▸ EXERCISE INSTRUCTIONS
What is the number of lines in the data that hold the string "соленые"? Reply with that number only.

Modification records

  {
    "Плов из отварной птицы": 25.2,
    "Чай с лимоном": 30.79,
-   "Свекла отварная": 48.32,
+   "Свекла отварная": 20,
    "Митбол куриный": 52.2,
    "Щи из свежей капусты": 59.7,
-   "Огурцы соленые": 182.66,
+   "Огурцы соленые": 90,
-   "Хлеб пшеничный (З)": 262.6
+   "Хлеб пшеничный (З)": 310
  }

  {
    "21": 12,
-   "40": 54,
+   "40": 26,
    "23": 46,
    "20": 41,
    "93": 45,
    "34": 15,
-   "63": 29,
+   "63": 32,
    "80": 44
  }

---

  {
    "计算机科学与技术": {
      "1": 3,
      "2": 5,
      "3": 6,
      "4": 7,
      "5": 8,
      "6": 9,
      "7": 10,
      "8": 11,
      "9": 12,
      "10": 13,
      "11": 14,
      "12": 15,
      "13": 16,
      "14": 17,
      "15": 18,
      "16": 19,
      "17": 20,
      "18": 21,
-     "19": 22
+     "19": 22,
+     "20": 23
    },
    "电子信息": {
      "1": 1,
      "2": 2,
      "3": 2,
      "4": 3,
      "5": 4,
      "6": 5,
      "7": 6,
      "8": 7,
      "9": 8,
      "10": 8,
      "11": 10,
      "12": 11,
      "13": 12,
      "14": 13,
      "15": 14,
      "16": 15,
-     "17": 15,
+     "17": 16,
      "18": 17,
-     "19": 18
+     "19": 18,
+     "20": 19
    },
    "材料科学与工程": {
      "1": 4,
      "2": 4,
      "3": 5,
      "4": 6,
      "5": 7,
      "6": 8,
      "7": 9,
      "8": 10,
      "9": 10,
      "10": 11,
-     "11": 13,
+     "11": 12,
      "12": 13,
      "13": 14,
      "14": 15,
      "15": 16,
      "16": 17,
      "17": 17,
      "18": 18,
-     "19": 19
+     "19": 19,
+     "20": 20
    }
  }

▸ SOLUTION TO THE EXERCISE
2